= A. F. Mujibur Rahman =

Abul Faiz Mujibur Rahman (born 23 September 1897, in Faridpur district of Bangladesh), was a jurist and the first Bengali Muslim Indian Civil Service (ICS) officer.

==Early life==
Rahman attended school in Faridpur Zilla School and graduated from Dhaka College. He moved to Calcutta University and in 1920 achieved master's degree in pure mathematics with the highest score in the history of Calcutta University beating the previous record mark achieved by Sir Ashutosh Mukherjee. He then later applied to join the Indian Civil Service. He attended Balliol College, University of Oxford for probationary studies after which he joined in the judicial branch and also served as district judge in Dhaka for sometimes.

== Career ==
Rahman opposed the death penalty of revolutionary Ambika Chakrabarty for raiding Chittagong Armoury and the decision saved Chakrabarti's life. On request by Sher E Bangla A. K. Fazlul Huq, he took the responsibility of setting up the Land Acquisition Collectorate to ensure plots for hundreds and thousands of destitute Muslims living in Calcutta's slum area.

==Death and legacy==
Rahman died of heart failure on 12 May 1945 at the age of 48.
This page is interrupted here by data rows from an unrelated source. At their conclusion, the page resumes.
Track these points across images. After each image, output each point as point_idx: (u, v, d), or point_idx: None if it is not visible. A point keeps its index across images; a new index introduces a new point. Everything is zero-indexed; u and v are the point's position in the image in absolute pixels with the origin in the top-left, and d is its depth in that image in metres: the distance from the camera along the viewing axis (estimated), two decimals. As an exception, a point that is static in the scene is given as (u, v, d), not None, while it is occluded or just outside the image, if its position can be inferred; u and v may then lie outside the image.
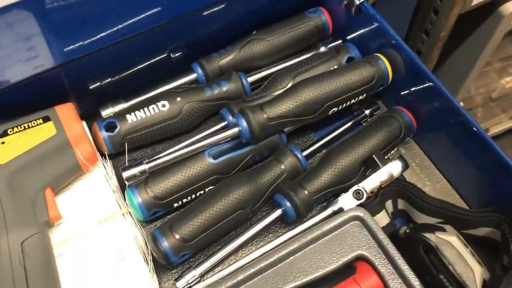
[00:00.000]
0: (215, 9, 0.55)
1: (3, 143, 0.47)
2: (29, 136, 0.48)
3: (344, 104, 0.54)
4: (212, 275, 0.47)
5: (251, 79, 0.58)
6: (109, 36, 0.50)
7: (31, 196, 0.46)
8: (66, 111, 0.50)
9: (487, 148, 0.47)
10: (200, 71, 0.58)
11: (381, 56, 0.55)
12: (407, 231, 0.48)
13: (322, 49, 0.61)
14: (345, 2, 0.56)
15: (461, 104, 0.63)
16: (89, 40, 0.49)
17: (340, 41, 0.62)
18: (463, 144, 0.51)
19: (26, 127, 0.49)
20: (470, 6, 0.71)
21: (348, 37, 0.61)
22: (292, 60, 0.60)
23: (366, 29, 0.57)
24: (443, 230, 0.46)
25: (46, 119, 0.49)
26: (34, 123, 0.49)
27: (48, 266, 0.44)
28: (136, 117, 0.53)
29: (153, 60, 0.57)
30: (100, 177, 0.52)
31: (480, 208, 0.51)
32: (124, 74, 0.56)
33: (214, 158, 0.51)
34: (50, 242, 0.46)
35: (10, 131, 0.48)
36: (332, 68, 0.56)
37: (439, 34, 0.72)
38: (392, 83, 0.56)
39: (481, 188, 0.52)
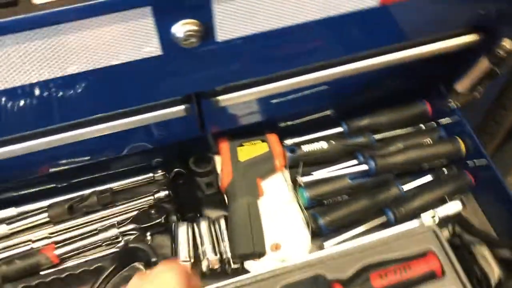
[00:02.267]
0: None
1: (241, 150, 0.88)
2: (255, 148, 0.88)
3: (432, 165, 0.90)
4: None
5: (376, 137, 0.95)
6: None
7: (252, 181, 0.86)
8: (274, 138, 0.90)
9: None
10: (346, 127, 0.96)
11: (458, 139, 0.90)
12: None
13: (422, 126, 0.98)
14: (444, 104, 0.92)
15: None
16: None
17: (435, 124, 0.98)
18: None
19: (253, 143, 0.89)
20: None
21: (441, 121, 0.97)
22: (402, 130, 0.97)
23: (452, 122, 0.93)
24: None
25: (263, 141, 0.89)
26: (257, 142, 0.89)
27: (258, 216, 0.83)
28: (307, 148, 0.92)
29: (316, 115, 0.96)
30: (282, 177, 0.90)
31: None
32: (304, 119, 0.95)
33: (351, 180, 0.88)
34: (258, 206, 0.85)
35: (244, 144, 0.88)
36: (427, 140, 0.92)
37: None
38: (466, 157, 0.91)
39: None
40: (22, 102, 0.62)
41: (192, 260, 0.80)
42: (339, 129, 0.96)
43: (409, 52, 0.80)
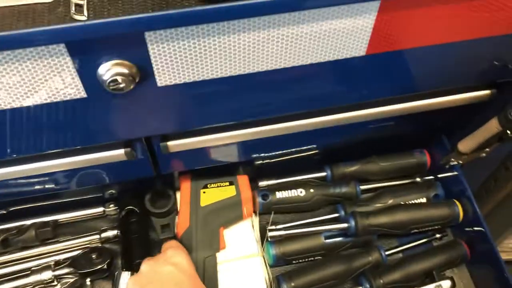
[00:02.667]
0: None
1: (204, 192, 0.76)
2: (221, 191, 0.76)
3: (423, 229, 0.77)
4: (307, 315, 0.72)
5: (362, 187, 0.83)
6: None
7: (214, 231, 0.74)
8: (244, 181, 0.78)
9: None
10: (329, 172, 0.84)
11: (457, 202, 0.78)
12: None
13: (418, 179, 0.85)
14: (443, 161, 0.79)
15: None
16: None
17: (433, 177, 0.85)
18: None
19: (219, 185, 0.77)
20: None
21: (439, 176, 0.84)
22: (395, 181, 0.84)
23: (452, 178, 0.80)
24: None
25: (231, 183, 0.78)
26: (224, 184, 0.77)
27: (214, 273, 0.72)
28: (282, 194, 0.80)
29: (301, 154, 0.83)
30: (250, 227, 0.79)
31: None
32: (280, 159, 0.83)
33: (326, 238, 0.76)
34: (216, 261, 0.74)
35: (209, 186, 0.77)
36: (421, 200, 0.80)
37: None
38: (461, 223, 0.78)
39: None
40: None
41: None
42: (322, 174, 0.84)
43: (409, 105, 0.69)
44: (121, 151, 0.59)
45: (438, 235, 0.81)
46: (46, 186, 0.70)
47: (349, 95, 0.62)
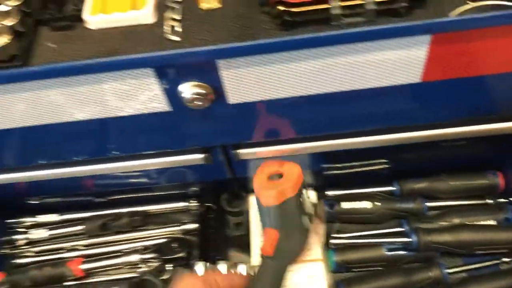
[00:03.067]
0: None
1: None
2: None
3: (489, 251, 0.77)
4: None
5: (429, 204, 0.84)
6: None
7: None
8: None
9: None
10: (398, 187, 0.86)
11: (528, 228, 0.77)
12: None
13: (488, 201, 0.84)
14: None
15: None
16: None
17: (506, 200, 0.84)
18: None
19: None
20: None
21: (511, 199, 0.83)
22: (463, 201, 0.85)
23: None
24: None
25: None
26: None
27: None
28: (348, 205, 0.84)
29: (371, 168, 0.87)
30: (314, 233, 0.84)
31: None
32: (348, 171, 0.88)
33: (387, 251, 0.79)
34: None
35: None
36: (489, 222, 0.80)
37: None
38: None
39: None
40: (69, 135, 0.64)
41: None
42: (389, 188, 0.87)
43: (482, 127, 0.69)
44: (201, 156, 0.68)
45: (506, 259, 0.80)
46: (140, 180, 0.82)
47: (412, 116, 0.65)
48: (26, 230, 0.90)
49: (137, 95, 0.55)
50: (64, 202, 0.91)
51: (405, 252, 0.79)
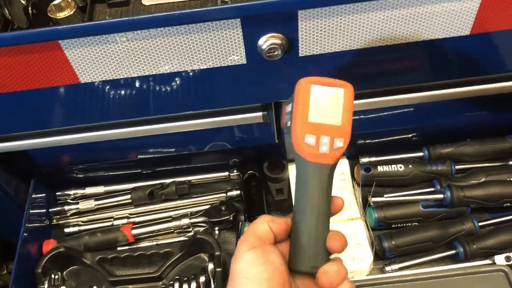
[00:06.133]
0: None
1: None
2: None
3: (515, 204, 0.85)
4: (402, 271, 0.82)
5: (457, 167, 0.92)
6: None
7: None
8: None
9: None
10: (426, 153, 0.93)
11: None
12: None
13: (510, 163, 0.92)
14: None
15: None
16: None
17: (525, 161, 0.92)
18: None
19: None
20: None
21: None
22: (488, 163, 0.92)
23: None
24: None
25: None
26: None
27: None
28: (383, 168, 0.91)
29: (401, 136, 0.94)
30: (352, 195, 0.90)
31: None
32: (381, 139, 0.94)
33: (424, 207, 0.86)
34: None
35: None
36: (513, 179, 0.87)
37: None
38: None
39: None
40: (123, 93, 0.69)
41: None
42: (419, 154, 0.94)
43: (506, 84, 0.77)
44: (259, 114, 0.74)
45: (532, 212, 0.87)
46: (186, 146, 0.87)
47: (454, 71, 0.72)
48: (75, 201, 0.93)
49: (220, 47, 0.61)
50: (111, 176, 0.95)
51: (439, 208, 0.86)
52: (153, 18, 0.56)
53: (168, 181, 0.94)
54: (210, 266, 0.81)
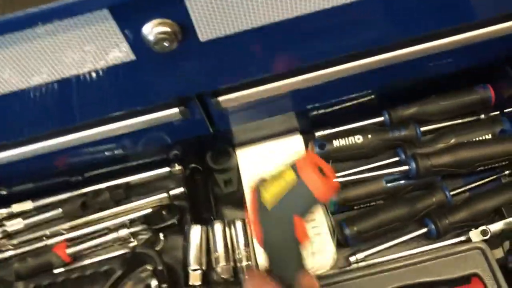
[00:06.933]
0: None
1: (264, 188, 0.78)
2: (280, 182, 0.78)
3: (490, 166, 0.74)
4: (369, 259, 0.73)
5: (423, 129, 0.81)
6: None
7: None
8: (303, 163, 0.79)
9: None
10: (387, 117, 0.82)
11: (526, 135, 0.74)
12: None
13: (482, 116, 0.81)
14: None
15: None
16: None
17: (498, 112, 0.81)
18: None
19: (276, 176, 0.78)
20: None
21: (506, 110, 0.80)
22: (457, 120, 0.81)
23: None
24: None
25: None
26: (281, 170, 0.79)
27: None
28: (339, 142, 0.80)
29: (357, 101, 0.82)
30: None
31: None
32: (335, 108, 0.83)
33: (387, 182, 0.76)
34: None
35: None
36: (486, 137, 0.76)
37: None
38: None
39: None
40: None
41: (204, 268, 0.74)
42: (379, 119, 0.83)
43: (468, 34, 0.65)
44: (176, 110, 0.62)
45: (507, 172, 0.77)
46: (115, 151, 0.75)
47: (404, 28, 0.60)
48: (1, 222, 0.83)
49: (96, 45, 0.48)
50: (37, 188, 0.84)
51: (405, 181, 0.76)
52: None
53: (102, 186, 0.83)
54: (154, 282, 0.72)
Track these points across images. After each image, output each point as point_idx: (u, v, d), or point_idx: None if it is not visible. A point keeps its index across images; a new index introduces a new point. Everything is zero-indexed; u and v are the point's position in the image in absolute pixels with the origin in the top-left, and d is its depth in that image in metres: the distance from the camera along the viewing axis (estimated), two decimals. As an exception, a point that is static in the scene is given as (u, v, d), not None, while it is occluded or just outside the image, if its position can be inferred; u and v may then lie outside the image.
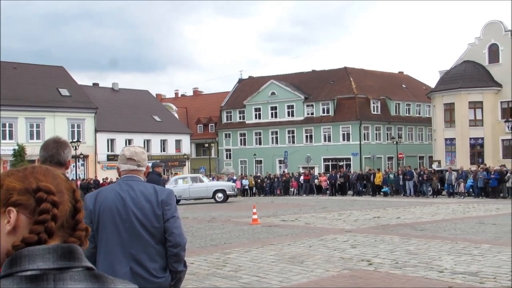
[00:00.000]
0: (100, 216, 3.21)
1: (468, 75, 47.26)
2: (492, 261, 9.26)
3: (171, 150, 59.65)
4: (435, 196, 33.22)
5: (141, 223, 3.19)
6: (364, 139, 56.81)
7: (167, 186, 33.85)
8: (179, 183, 32.77)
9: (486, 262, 9.18)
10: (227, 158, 66.02)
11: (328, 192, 39.21)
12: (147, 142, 56.89)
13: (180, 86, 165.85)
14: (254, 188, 43.50)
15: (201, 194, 32.18)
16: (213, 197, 31.99)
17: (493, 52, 47.70)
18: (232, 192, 33.07)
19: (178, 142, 60.77)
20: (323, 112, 58.80)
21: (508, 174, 30.40)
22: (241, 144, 65.16)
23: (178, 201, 32.36)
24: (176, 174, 51.82)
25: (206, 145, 61.85)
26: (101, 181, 40.48)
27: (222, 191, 32.27)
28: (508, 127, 39.78)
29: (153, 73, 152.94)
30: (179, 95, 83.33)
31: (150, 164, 13.71)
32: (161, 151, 58.43)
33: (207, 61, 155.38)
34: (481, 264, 9.01)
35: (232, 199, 33.61)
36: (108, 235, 3.20)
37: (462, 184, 32.20)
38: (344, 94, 57.93)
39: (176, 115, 68.76)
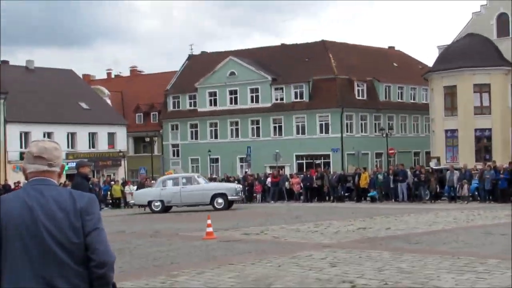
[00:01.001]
0: (3, 232, 3.15)
1: (473, 51, 48.19)
2: (501, 279, 9.48)
3: (102, 146, 59.11)
4: (433, 201, 33.80)
5: (54, 238, 3.15)
6: (347, 131, 57.39)
7: (154, 187, 33.81)
8: (168, 185, 32.64)
9: (493, 280, 9.40)
10: (174, 155, 65.78)
11: (301, 197, 39.46)
12: (72, 136, 56.28)
13: (114, 64, 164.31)
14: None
15: (196, 199, 31.96)
16: (212, 203, 31.75)
17: (503, 23, 48.77)
18: (235, 197, 32.54)
19: (111, 136, 60.31)
20: (296, 97, 59.13)
21: (521, 173, 31.13)
22: (192, 138, 64.99)
23: (169, 207, 32.53)
24: (138, 175, 51.38)
25: (148, 139, 61.40)
26: (12, 186, 39.91)
27: (223, 195, 32.01)
28: (521, 116, 40.78)
29: (78, 47, 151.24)
30: (113, 76, 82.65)
31: (73, 164, 13.56)
32: (89, 147, 57.88)
33: (147, 33, 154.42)
34: (487, 283, 9.22)
35: (238, 206, 33.25)
36: (14, 255, 3.14)
37: (465, 186, 32.84)
38: (322, 74, 58.33)
39: (108, 101, 68.15)
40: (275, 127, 60.33)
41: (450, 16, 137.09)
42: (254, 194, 41.77)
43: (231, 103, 62.56)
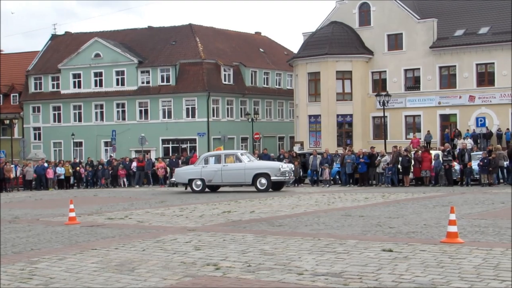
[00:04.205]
0: None
1: (336, 39, 49.88)
2: (358, 259, 9.95)
3: (-43, 128, 56.36)
4: (296, 184, 34.79)
5: None
6: (213, 116, 57.82)
7: (196, 165, 31.20)
8: (210, 163, 30.47)
9: (351, 260, 9.85)
10: (35, 139, 63.77)
11: (167, 182, 39.43)
12: None
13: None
14: (72, 178, 42.56)
15: (237, 178, 29.94)
16: (253, 183, 29.51)
17: (364, 13, 50.83)
18: (279, 178, 29.47)
19: (-33, 118, 57.59)
20: (162, 81, 58.81)
21: (379, 158, 32.70)
22: (54, 121, 63.27)
23: (217, 187, 30.83)
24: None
25: (7, 121, 59.14)
26: None
27: (265, 175, 29.40)
28: (379, 103, 42.81)
29: None
30: (-31, 54, 78.92)
31: None
32: None
33: (7, 10, 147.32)
34: (345, 263, 9.64)
35: (288, 189, 31.29)
36: None
37: (327, 170, 34.07)
38: (189, 58, 58.37)
39: (-36, 81, 64.99)
40: (141, 111, 59.84)
41: (315, 3, 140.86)
42: (119, 179, 41.30)
43: (96, 85, 61.37)
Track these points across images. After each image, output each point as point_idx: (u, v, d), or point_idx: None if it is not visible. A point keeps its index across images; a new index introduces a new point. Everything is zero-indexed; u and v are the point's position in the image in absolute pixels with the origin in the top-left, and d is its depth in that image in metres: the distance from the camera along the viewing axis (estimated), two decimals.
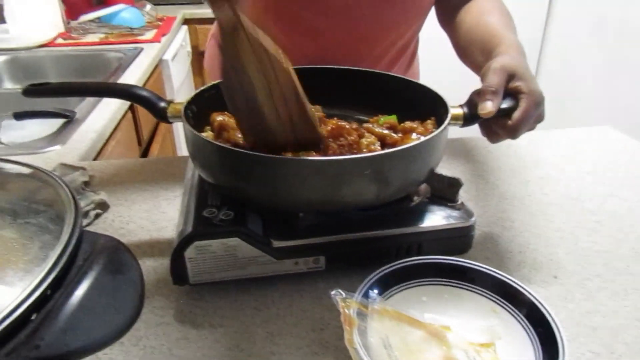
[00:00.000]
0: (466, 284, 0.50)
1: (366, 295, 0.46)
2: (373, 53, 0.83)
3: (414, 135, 0.58)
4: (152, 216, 0.68)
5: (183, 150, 1.97)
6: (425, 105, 0.63)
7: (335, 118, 0.56)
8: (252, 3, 0.75)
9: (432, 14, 0.86)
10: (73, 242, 0.33)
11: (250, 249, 0.51)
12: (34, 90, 0.60)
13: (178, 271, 0.51)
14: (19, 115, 0.99)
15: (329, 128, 0.54)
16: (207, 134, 0.59)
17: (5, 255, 0.32)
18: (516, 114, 0.54)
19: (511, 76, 0.56)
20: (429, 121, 0.60)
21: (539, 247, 0.62)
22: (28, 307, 0.28)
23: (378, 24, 0.79)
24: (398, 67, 0.90)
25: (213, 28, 0.97)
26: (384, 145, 0.57)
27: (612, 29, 2.19)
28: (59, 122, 1.04)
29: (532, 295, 0.46)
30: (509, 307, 0.47)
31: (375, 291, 0.47)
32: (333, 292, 0.45)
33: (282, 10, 0.77)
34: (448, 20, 0.80)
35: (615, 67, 2.26)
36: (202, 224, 0.51)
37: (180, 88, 1.96)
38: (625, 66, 2.25)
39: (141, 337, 0.48)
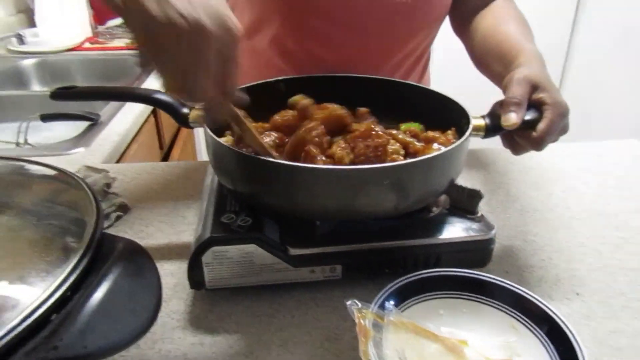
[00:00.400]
0: (485, 298, 0.49)
1: (382, 306, 0.45)
2: (390, 63, 0.82)
3: (435, 146, 0.57)
4: (171, 220, 0.69)
5: (203, 155, 1.99)
6: (445, 115, 0.62)
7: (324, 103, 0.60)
8: (270, 17, 0.76)
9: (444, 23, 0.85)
10: (94, 244, 0.33)
11: (267, 256, 0.51)
12: (62, 94, 0.61)
13: (195, 276, 0.51)
14: (46, 117, 1.02)
15: (362, 129, 0.55)
16: (227, 139, 0.60)
17: (28, 256, 0.33)
18: (541, 126, 0.53)
19: (535, 87, 0.55)
20: (449, 131, 0.60)
21: (560, 263, 0.61)
22: (48, 308, 0.29)
23: (394, 35, 0.79)
24: (412, 77, 0.89)
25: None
26: (405, 154, 0.57)
27: (637, 41, 2.14)
28: (84, 124, 1.07)
29: (553, 312, 0.45)
30: (528, 323, 0.46)
31: (392, 302, 0.46)
32: (349, 302, 0.45)
33: (299, 23, 0.77)
34: (463, 28, 0.79)
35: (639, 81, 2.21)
36: (220, 230, 0.51)
37: None
38: None
39: (157, 340, 0.49)
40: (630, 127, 2.22)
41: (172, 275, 0.58)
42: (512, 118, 0.53)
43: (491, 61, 0.68)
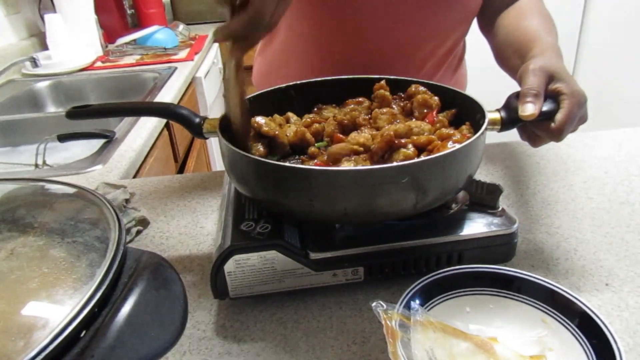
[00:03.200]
0: (512, 293, 0.48)
1: (407, 307, 0.45)
2: (417, 57, 0.82)
3: (450, 143, 0.57)
4: (191, 231, 0.69)
5: (217, 165, 2.00)
6: (461, 111, 0.62)
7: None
8: (294, 14, 0.76)
9: None
10: (118, 259, 0.34)
11: (288, 262, 0.51)
12: (77, 113, 0.62)
13: (218, 285, 0.51)
14: (63, 138, 1.03)
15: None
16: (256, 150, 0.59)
17: (55, 274, 0.33)
18: (559, 116, 0.52)
19: (551, 77, 0.55)
20: (463, 126, 0.59)
21: (586, 254, 0.59)
22: (78, 325, 0.29)
23: (420, 28, 0.79)
24: (444, 70, 0.89)
25: (258, 47, 0.99)
26: (422, 151, 0.56)
27: None
28: (100, 142, 1.08)
29: (584, 304, 0.44)
30: (559, 316, 0.45)
31: (417, 302, 0.46)
32: (374, 304, 0.44)
33: (324, 16, 0.77)
34: (488, 26, 0.79)
35: None
36: (240, 238, 0.51)
37: (213, 104, 2.01)
38: None
39: (185, 352, 0.49)
40: None
41: (195, 286, 0.58)
42: (530, 109, 0.52)
43: (510, 55, 0.67)
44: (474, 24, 0.85)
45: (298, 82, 0.69)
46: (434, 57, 0.85)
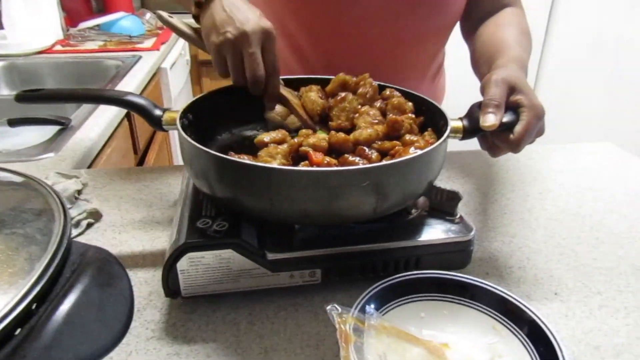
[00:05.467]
0: (466, 299, 0.49)
1: (363, 310, 0.45)
2: (396, 62, 0.83)
3: (412, 149, 0.57)
4: (146, 226, 0.67)
5: (180, 159, 1.95)
6: (424, 117, 0.62)
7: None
8: (277, 14, 0.77)
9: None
10: (60, 253, 0.32)
11: (245, 261, 0.50)
12: (27, 97, 0.59)
13: (170, 283, 0.50)
14: (13, 122, 0.98)
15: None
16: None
17: None
18: (518, 128, 0.54)
19: (512, 89, 0.56)
20: (426, 133, 0.60)
21: (538, 263, 0.61)
22: (11, 322, 0.27)
23: (400, 35, 0.79)
24: (423, 77, 0.90)
25: None
26: (385, 155, 0.56)
27: (609, 46, 2.20)
28: (54, 129, 1.03)
29: (534, 313, 0.45)
30: (509, 324, 0.46)
31: (372, 306, 0.46)
32: (329, 307, 0.44)
33: (304, 20, 0.78)
34: (469, 33, 0.80)
35: (612, 84, 2.27)
36: (195, 235, 0.50)
37: (179, 97, 1.96)
38: (623, 83, 2.26)
39: (131, 352, 0.47)
40: (603, 130, 2.28)
41: (147, 283, 0.56)
42: (491, 119, 0.53)
43: (482, 63, 0.69)
44: (456, 32, 0.86)
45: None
46: (413, 64, 0.85)
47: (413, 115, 0.61)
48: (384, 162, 0.50)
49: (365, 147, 0.56)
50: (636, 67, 2.23)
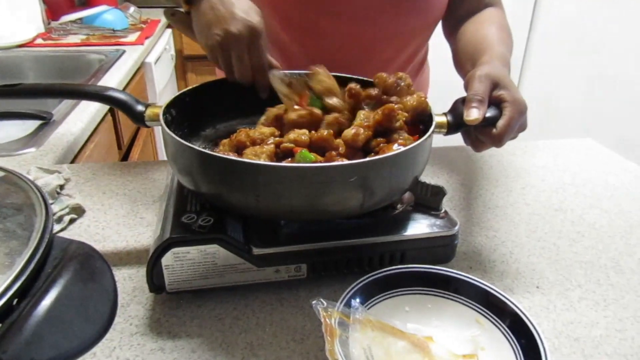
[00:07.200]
0: (449, 293, 0.49)
1: (348, 305, 0.45)
2: (378, 59, 0.83)
3: (395, 145, 0.57)
4: (130, 221, 0.66)
5: (164, 154, 1.94)
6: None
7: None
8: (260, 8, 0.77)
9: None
10: (42, 248, 0.31)
11: (230, 256, 0.50)
12: (5, 92, 0.58)
13: (155, 279, 0.49)
14: None
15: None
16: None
17: None
18: (501, 123, 0.54)
19: (495, 85, 0.56)
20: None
21: (521, 257, 0.62)
22: None
23: (381, 32, 0.80)
24: (407, 72, 0.90)
25: None
26: (369, 152, 0.56)
27: (591, 44, 2.24)
28: (35, 123, 1.01)
29: (516, 306, 0.46)
30: (492, 317, 0.47)
31: (358, 300, 0.46)
32: (314, 302, 0.44)
33: (289, 14, 0.78)
34: (451, 32, 0.81)
35: (594, 82, 2.31)
36: (180, 230, 0.49)
37: (163, 92, 1.94)
38: (604, 81, 2.30)
39: (114, 347, 0.47)
40: (585, 126, 2.31)
41: (131, 279, 0.55)
42: (474, 114, 0.54)
43: (465, 61, 0.70)
44: (439, 28, 0.87)
45: None
46: (395, 60, 0.86)
47: (406, 114, 0.60)
48: (370, 158, 0.50)
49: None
50: (617, 65, 2.27)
In 1985 in remembrance of his father, Rezaur Rahman established a charitable trust called AF Mujibur Rahman Foundation. This foundation supports a number of institutions, especially the department of mathematics of Dhaka, Jagannath, Chittagong, Khulna and Rajshahi universities and awards the meritorious students of the department. It provide scholarships at the Institute of Business Administration of University of Dhaka, the Institute of Chartered Accountants of Bangladesh and Gono Bishawabidyalay. The foundation also supports the Bangladesh Mathematical Society to organise the National Mathematics Undergraduate Olympiad every year.

Funded by the AF Mujibur Rahman Foundation, the new eight storey mathematics building of University of Dhaka called AF Mujibur Rahman Ganit Bhaban was inaugurated in 2014.